Immigration: Impact on the UK
The immigration of skilled workers – made possible by the free movement within the EU – enables UK firms to recruit specialist skills that are increasingly important for many businesses.
Depending on the terms of an exit, the UK could still sign up to the free movement of labour, or, they could choose to align EU immigration with the non-EU points system. If the latter were chosen, then the quotas for the Tier 1 Entrepreneur Visa and the Tier 2 skilled/graduate visa would need to be significantly increased in order to meet demand.
Immigration: Impact on the EU
The restriction of free movement to the UK could be countered by businesses that have their operations based in the UK by transferring skilled workers to alternative locations. There is no limit to inter-company transfers under Tier 2 visa (for salaries above £40k) and to a certain extent, companies could minimise the negative effect of the UK’s stricter immigration policies.
Countries like Poland who have a high proportion of immigrants in the UK, could feel the effects more profoundly, and it’s also unclear at this stage what the knock on effect will be for other countries. There could be an indirect impact on Germany, for example, which could experience a rise in immigration from those who have been restricted from the UK.
Likely Brexit Models
The ultimate impact of a Brexit will largely depend on any ongoing relationship with the EU. There are five possible scenarios that set out a potential relationship between the UK and the EU, however at this stage two are considered to be the most likely.
FTA Based Approach
- The UK is free to agree Free Trade Agreements (FTA’s) separately from the EU, agreeing to common standards and regulation.

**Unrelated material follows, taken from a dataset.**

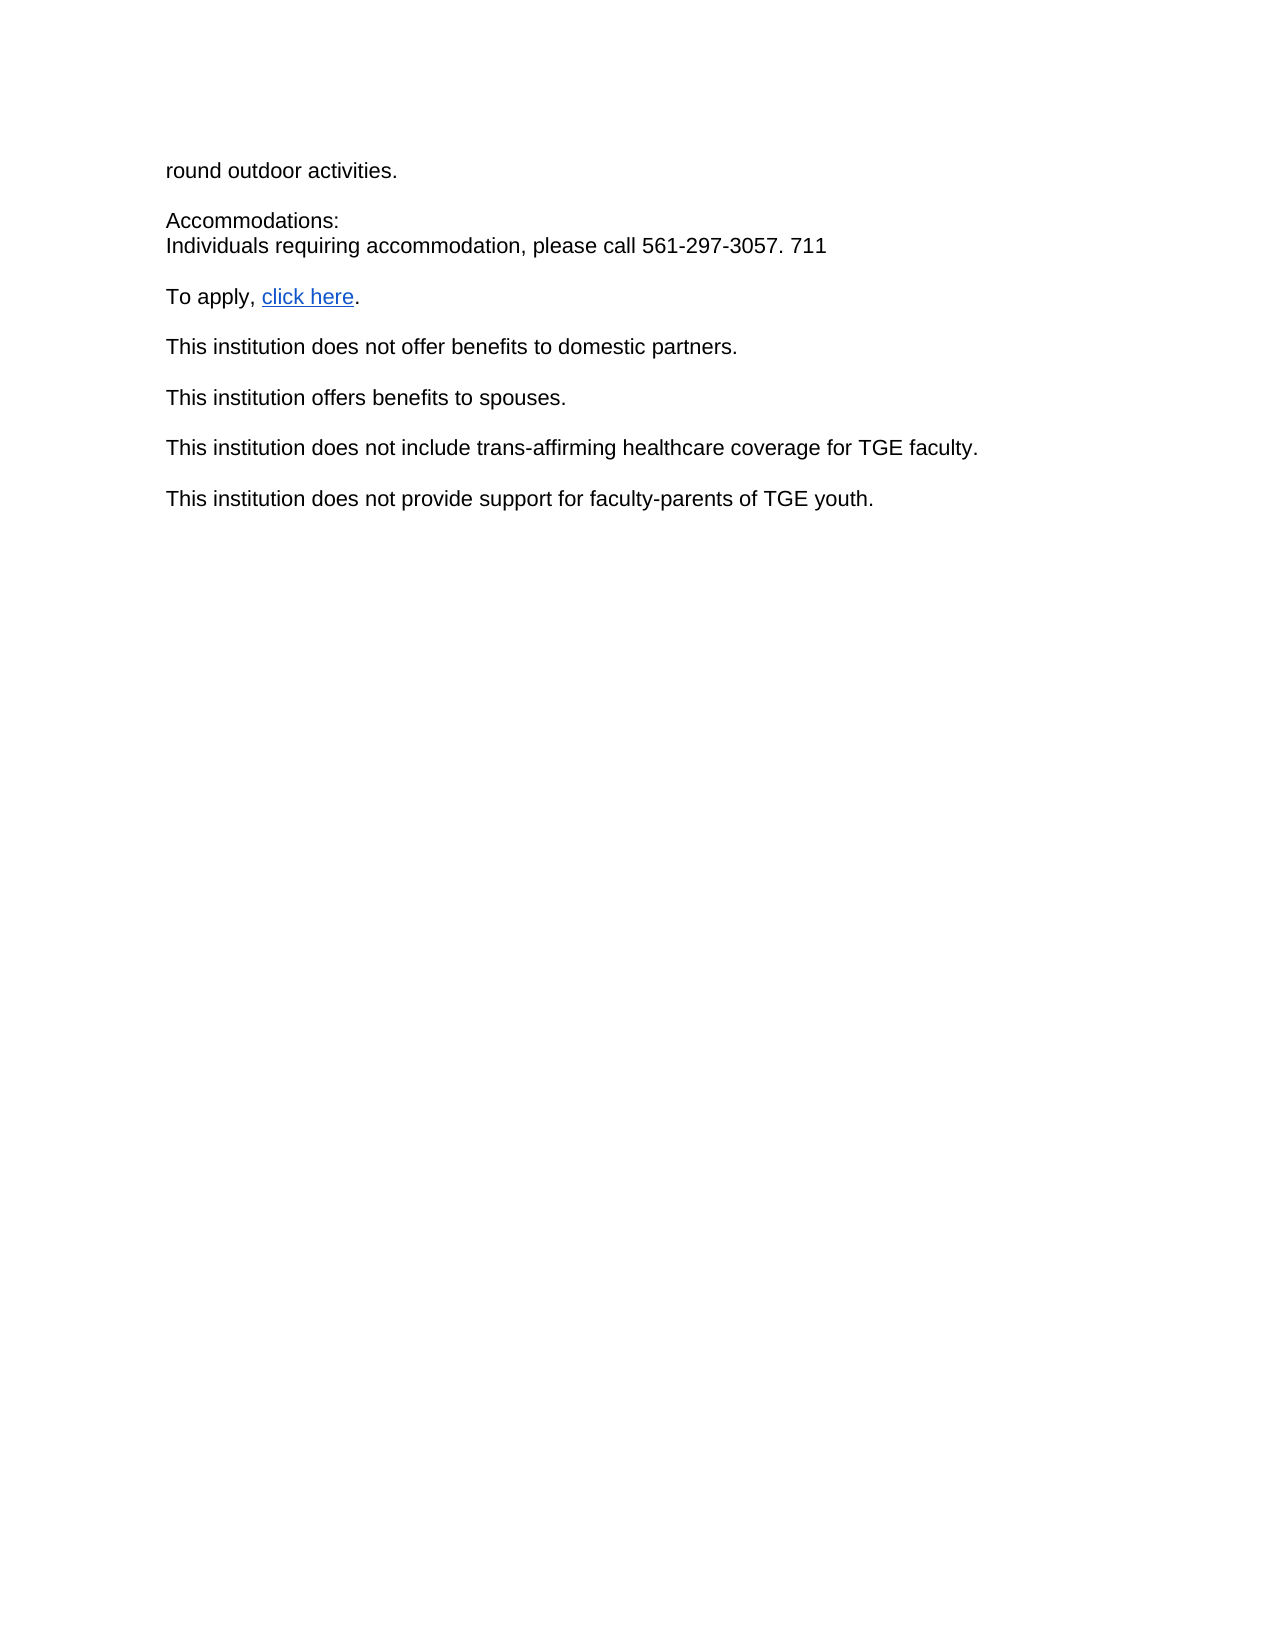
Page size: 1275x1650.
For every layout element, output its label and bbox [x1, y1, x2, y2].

table_cell [150, 150, 1125, 519]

- The UK doesn’t have to contribute to the EU budget.
- Tariff barriers are unlikely.
- The UK and the EU agree a set of bilateral accords that govern UK access to the single market in specific sectors.

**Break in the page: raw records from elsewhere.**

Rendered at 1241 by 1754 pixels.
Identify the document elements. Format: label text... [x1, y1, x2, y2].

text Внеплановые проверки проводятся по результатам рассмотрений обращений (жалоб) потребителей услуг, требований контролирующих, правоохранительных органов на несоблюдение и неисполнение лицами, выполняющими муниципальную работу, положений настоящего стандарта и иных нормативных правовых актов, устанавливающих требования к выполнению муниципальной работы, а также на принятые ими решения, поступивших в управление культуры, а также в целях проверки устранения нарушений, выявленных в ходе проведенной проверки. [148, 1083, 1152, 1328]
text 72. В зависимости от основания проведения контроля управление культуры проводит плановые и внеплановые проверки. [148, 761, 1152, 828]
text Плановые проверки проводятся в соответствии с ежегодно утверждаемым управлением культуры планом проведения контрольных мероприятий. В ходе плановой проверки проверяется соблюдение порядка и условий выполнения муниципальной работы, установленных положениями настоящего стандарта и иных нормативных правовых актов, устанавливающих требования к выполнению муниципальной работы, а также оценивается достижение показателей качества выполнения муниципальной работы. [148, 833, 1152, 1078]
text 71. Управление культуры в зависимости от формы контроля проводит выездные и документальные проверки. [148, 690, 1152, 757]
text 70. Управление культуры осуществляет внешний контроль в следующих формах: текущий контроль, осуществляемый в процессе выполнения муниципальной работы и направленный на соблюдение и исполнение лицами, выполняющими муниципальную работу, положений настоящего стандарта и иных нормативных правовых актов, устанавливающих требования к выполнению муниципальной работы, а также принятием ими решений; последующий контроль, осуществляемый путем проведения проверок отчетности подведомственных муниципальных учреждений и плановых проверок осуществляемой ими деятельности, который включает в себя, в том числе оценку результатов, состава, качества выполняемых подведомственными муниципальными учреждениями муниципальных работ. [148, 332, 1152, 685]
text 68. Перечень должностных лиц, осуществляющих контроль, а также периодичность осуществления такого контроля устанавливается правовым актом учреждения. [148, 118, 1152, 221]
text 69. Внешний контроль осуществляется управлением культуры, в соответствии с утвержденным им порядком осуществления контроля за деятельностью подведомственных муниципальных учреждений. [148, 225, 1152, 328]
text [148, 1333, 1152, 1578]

- There is however concern in Brussels that cherry picking may limit the sectors.
- The UK becomes a follower of EU regulation in the sectors covered, but negotiates FTAs separately.
Trade within Europe: Impact for the UK
It’s predicted that the regulatory autonomy gained by the UK as a result of a Brexit will increase the cost of trade within the EU. In both bilateral accord and FTA approaches, the UK would negotiate the regulatory requirements for specific sectors and would in all likelihood be faced with two possibilities, adopt the EU’s regulations, or businesses would have to adhere to two sets of regulatory requirements. This would be both costly for businesses and ultimately for consumers who would bear the brunt of increased business costs.
Trade within Europe: Impact for the EU
While the UK accounts for only one sixth of the EU economy, half of all UK exports are made to countries within the European Union. There is a strong demand for UK products and services across the EU and the rising cost of trade could have a negative economic impact at a macro level for certain countries.
Business Headquarters & Investment: Impact on the UK
At present, approximately half of all non-EU European headquarters are located in the UK. It’s predicted that the UK may become a less attractive destination due to the favourable tax treatment available to member states through the Parent-Subsidiary Directive.
Following a Brexit, the UK may have to negotiate new double taxation agreements with member states, a process that would take a considerable amount of time that could ultimately lead to a reduction of overseas investment in the UK.
Business Headquarters & Investment: Impact on the EU
If business headquarters decide to relocate from the UK, other countries will have the opportunity to attract multinational European headquarters away from the UK, but the success of this approach will likely depend on the business environment in each individual European country.
While much remains uncertain and no one truly knows the full impact of a potential Brexit, the impact will be significant for both the UK and for other member states.